Ma facciamo un passo indietro, saliamo le scale per entrare nella Sala degli Stemmi che ospita la mostra fotografica presentata dall’incontro – ovvero Northern Caucasus dello stesso Monteleone (a cura di Contrasto, agenzia di cui il fotografo è membro).
Ai nostri piedi bastano pochi passi nella sala perché lo sguardo si faccia parola e racconti una storia che di passi ne ha fatti molti dal 2008 quando, con la giornalista Lucia Sgueglia, Monteleone cominciò a seguire la storia delle due guerre in Cecenia e i conflitti in Ossezia e Abkhazia.
Delle foto stupisce la bellezza, tanto da un punto di vista estetico (nell’attenzione alla luce, nel gioco di toni, nella costruzione dell’immagine) quanto da quello narrativo.
Monteleone riesce a rendere aperti gli spazi chiusi, intimi gli spazi aperti (in una foto sono filtrati dall’interno dell’abitacolo di un auto). Sono luoghi e visi feriti; le ferite dei luoghi sono quelle più evidenti, quelle dei visi sono tutte riconoscibili, negli sguardi e nelle teste reclinate. Soprattutto nelle donne, che non si nascondono all’obiettivo della macchina fotografica, ma, anche quando sono al centro dell’inquadratura, la sfuggono. Solo, a volte, i bambini hanno la sfrontatezza di guardare il fotografo; ed allora irrompe una certa luce di gioia che altrove sembra sedata, così fioca da essere quasi spenta (persino nelle cerimonie religiose).

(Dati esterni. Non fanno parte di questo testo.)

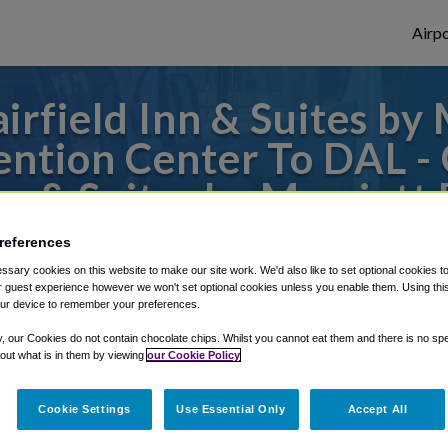
Airpo
rfield Inn & Suites by
tion Center To DAL - 
Inn & Suites by Marriott
ntown/Convention Cen
references
sary cookies on this website to make our site work. We'd also like to set optional cookies t
or from Dallas Love Field Airport, we've g
 guest experience however we won't set optional cookies unless you enable them. Using this t
ur device to remember your preferences.
y, our Cookies do not contain chocolate chips. Whilst you cannot eat them and there is no spec
 out what is in them by viewing
our Cookie Policy
rough Shuttle Finder.
structions in our My Reservations area.
Cookie Settings
Use Essential Only
Accept All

Monteleone è entrato nell’intimità di queste persone, ha colto la ricerca della felicità di una realtà misera, abbracci e momenti di festa, momenti di vita e frammenti di guerra (mai diretta, ma dura come il legno di bare chiuse o il ritratto di un soldato che nel buio fuma una sigaretta).
Passi, un piede dopo l’altro, perché, come dice Josef Koudelka, citato dallo stesso Monteleone, le foto si fanno con i piedi. Camminando.